In some aspects, the hoist system further includes a seal positioned adjacent an end of the rope protector to inhibit ingress of abrasive contaminants.

In some aspects, the hoist system further includes a guide to facilitate a transition of the synthetic rope into or out of the rope protector.

In some aspects, at least a portion of the synthetic rope is coupled to the rope attachment device, wherein the rope protector includes a shield coupled to the rope attachment device and extending around the portion of the synthetic rope coupled to the rope attachment device.

In another independent aspect, a hoist system is provided for an industrial machine including a digging attachment supported for movement to excavate material.
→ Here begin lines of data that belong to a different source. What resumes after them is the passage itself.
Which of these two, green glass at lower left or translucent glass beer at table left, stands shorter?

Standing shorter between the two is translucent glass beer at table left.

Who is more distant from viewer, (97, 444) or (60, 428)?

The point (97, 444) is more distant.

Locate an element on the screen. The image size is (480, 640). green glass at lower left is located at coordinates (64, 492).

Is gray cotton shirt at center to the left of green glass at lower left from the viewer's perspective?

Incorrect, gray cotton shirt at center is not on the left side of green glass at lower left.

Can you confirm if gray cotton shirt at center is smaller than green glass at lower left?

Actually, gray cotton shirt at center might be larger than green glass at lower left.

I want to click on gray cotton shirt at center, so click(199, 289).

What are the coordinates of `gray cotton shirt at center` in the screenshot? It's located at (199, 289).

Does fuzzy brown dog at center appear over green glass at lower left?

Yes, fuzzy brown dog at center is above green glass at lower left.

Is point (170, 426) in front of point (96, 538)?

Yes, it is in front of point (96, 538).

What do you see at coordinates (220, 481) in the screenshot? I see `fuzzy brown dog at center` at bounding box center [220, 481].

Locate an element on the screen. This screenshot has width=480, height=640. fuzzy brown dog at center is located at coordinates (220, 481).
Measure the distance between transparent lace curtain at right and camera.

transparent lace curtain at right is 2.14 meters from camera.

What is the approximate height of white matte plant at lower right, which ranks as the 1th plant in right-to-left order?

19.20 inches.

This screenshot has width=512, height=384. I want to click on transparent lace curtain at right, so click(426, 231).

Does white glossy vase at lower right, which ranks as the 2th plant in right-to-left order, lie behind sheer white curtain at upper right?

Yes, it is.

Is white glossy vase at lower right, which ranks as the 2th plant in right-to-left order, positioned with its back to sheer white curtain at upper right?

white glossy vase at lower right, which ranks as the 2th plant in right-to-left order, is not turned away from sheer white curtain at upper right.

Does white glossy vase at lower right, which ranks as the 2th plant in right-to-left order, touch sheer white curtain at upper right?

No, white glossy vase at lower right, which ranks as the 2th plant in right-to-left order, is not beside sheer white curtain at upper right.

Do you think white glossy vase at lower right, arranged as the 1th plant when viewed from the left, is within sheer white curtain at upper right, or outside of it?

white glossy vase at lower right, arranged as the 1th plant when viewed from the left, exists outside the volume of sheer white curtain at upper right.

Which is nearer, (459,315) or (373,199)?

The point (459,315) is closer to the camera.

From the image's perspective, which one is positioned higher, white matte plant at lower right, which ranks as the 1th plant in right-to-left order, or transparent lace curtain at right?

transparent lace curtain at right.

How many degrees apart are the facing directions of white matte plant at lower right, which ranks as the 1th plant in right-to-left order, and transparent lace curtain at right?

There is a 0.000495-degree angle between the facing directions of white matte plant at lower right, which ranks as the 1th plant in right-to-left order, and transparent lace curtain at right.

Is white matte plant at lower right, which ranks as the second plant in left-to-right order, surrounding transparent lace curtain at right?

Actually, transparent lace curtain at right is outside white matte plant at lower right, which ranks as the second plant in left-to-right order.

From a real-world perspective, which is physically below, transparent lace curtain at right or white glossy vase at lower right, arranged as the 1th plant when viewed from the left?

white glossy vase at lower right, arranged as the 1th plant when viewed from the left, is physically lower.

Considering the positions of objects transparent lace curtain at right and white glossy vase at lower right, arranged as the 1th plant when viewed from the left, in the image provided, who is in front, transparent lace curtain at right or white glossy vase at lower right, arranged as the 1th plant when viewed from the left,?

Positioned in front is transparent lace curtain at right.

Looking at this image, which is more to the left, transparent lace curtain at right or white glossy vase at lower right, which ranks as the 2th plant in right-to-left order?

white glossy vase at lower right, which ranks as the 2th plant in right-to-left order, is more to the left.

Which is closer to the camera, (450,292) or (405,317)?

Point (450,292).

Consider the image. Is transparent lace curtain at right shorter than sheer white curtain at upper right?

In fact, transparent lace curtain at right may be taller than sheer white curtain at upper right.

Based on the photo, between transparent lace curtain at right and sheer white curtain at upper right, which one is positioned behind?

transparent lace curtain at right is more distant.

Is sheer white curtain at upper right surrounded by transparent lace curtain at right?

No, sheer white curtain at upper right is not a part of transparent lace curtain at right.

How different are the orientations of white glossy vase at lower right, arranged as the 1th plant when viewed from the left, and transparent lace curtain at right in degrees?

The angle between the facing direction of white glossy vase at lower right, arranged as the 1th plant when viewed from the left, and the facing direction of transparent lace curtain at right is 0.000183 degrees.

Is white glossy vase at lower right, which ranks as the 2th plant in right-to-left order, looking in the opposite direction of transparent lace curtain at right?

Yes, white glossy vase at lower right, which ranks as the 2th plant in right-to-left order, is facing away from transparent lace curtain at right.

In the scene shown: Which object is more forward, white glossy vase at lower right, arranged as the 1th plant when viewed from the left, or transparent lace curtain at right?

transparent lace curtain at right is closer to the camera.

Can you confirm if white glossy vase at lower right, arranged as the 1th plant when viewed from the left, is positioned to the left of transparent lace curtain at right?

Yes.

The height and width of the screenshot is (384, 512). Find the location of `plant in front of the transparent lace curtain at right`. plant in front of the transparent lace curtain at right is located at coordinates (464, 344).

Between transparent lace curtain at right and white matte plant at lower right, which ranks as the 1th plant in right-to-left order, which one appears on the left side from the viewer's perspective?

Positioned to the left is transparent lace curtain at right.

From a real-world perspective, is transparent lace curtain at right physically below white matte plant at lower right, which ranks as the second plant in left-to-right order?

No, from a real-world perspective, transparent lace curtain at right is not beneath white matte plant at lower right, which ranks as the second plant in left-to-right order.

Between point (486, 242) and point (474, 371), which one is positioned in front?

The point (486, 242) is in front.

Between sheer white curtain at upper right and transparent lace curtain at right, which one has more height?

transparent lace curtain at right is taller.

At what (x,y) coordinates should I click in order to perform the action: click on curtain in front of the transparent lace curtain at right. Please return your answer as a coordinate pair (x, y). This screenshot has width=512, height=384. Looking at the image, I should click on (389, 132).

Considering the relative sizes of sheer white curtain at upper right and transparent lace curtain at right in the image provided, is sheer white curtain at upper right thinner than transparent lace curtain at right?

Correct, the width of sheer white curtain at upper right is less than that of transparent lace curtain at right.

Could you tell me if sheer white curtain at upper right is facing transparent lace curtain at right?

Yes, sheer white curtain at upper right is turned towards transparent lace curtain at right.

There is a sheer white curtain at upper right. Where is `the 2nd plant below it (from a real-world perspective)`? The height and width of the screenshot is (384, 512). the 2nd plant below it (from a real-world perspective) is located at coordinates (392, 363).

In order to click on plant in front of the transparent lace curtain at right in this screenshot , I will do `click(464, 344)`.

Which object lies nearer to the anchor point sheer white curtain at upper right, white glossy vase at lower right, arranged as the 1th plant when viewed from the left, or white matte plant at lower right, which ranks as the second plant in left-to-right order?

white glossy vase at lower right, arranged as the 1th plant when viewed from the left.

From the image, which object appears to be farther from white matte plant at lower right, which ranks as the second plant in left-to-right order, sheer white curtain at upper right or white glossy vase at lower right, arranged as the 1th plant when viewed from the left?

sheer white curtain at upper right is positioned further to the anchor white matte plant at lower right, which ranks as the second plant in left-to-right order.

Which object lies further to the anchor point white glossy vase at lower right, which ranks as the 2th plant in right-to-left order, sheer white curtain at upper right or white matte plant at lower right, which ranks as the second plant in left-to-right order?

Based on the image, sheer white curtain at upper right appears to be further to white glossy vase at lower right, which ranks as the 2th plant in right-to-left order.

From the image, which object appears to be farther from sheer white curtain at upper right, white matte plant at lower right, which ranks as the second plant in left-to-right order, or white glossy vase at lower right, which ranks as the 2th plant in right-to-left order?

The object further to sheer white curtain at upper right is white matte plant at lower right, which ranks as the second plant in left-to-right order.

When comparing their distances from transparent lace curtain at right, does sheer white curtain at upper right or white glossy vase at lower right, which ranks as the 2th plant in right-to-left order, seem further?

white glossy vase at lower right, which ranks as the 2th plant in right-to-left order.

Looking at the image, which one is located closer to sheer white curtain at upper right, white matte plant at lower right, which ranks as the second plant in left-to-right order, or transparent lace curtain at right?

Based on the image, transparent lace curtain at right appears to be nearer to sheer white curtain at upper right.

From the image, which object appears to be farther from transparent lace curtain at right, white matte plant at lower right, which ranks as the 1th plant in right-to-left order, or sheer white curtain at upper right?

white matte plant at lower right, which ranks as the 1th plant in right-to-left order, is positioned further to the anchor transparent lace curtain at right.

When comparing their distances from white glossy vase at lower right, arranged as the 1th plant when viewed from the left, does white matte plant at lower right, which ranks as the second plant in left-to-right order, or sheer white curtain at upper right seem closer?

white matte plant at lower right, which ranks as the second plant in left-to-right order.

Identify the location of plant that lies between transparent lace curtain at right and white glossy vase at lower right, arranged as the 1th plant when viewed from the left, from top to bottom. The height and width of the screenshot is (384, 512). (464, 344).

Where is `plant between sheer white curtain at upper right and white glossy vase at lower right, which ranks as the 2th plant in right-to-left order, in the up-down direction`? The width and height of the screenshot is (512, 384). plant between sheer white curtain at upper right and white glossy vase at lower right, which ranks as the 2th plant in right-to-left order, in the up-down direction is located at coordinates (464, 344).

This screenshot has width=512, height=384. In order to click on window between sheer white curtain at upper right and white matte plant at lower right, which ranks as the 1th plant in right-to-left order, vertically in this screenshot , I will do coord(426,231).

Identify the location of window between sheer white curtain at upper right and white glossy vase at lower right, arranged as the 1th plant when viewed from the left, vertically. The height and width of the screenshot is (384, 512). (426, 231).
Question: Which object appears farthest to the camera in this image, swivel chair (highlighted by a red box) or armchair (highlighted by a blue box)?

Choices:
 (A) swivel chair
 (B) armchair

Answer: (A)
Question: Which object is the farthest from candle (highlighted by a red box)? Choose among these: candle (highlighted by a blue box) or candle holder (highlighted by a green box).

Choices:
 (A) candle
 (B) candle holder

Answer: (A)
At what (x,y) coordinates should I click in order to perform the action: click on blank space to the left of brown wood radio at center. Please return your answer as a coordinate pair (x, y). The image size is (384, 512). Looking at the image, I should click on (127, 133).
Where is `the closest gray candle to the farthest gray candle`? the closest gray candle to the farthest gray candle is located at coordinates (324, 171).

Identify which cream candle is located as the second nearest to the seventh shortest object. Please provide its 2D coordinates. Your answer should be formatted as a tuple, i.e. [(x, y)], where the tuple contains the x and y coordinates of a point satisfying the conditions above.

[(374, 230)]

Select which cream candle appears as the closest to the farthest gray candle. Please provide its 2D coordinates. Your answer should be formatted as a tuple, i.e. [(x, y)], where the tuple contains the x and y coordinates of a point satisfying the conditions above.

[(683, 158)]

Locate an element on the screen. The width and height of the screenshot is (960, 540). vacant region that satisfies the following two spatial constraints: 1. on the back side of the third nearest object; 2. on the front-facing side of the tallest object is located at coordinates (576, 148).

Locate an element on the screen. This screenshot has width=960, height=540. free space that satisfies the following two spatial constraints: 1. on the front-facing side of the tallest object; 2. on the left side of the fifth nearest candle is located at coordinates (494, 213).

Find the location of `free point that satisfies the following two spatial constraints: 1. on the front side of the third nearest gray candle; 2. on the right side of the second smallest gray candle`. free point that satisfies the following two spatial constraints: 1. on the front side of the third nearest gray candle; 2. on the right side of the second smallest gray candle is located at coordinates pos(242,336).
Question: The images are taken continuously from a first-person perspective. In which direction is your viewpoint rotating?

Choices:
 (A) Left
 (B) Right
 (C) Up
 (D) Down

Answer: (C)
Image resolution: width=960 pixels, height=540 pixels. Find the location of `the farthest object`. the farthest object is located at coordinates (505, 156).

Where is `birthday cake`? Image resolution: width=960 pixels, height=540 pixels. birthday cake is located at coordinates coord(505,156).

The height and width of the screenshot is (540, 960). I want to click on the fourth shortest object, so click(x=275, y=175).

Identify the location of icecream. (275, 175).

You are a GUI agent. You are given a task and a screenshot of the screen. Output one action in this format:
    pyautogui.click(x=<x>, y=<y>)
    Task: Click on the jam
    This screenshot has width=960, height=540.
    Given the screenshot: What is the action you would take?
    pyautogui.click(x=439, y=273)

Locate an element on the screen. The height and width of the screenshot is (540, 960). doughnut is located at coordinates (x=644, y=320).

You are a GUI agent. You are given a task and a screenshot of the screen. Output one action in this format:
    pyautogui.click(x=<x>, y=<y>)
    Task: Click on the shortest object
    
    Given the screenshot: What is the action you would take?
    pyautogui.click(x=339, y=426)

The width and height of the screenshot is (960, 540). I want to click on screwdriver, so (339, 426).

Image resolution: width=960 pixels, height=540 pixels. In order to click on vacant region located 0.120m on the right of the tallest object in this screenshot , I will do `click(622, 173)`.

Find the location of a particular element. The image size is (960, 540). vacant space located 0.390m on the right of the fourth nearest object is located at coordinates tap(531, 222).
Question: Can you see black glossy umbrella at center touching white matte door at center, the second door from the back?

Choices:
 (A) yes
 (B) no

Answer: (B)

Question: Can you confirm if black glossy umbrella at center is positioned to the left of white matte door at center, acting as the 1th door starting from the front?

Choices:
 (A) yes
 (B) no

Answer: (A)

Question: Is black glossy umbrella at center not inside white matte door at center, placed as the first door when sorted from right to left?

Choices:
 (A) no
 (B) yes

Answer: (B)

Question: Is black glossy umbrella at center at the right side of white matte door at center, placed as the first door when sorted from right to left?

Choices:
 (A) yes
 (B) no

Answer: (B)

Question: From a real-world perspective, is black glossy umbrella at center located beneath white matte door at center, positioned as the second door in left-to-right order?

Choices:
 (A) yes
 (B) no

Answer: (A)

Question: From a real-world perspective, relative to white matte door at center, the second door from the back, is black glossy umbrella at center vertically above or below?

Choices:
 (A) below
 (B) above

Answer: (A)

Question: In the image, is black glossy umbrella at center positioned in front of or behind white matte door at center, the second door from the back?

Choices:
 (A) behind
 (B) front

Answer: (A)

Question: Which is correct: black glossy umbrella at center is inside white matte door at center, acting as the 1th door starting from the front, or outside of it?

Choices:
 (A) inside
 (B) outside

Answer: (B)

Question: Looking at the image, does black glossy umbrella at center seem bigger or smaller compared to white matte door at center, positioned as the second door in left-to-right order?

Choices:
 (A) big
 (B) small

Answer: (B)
The hoist system includes: a rope attachment device configured to be coupled to the digging attachment; a synthetic rope configured to extend between the hoist drum and the rope attachment device, at least a portion of the synthetic rope configured to be selectively wrapped onto the hoist drum; and a first rope protector integrally coupled to a portion of the synthetic rope proximate the rope attachment device.

In some aspects, the hoist system further includes a second rope protector configured to partially surround the synthetic rope proximate the rope attachment device, and wherein the synthetic rope can move relative to the second rope protector.

In some aspects, the first rope protector is flexible and the second rope protector is rigid.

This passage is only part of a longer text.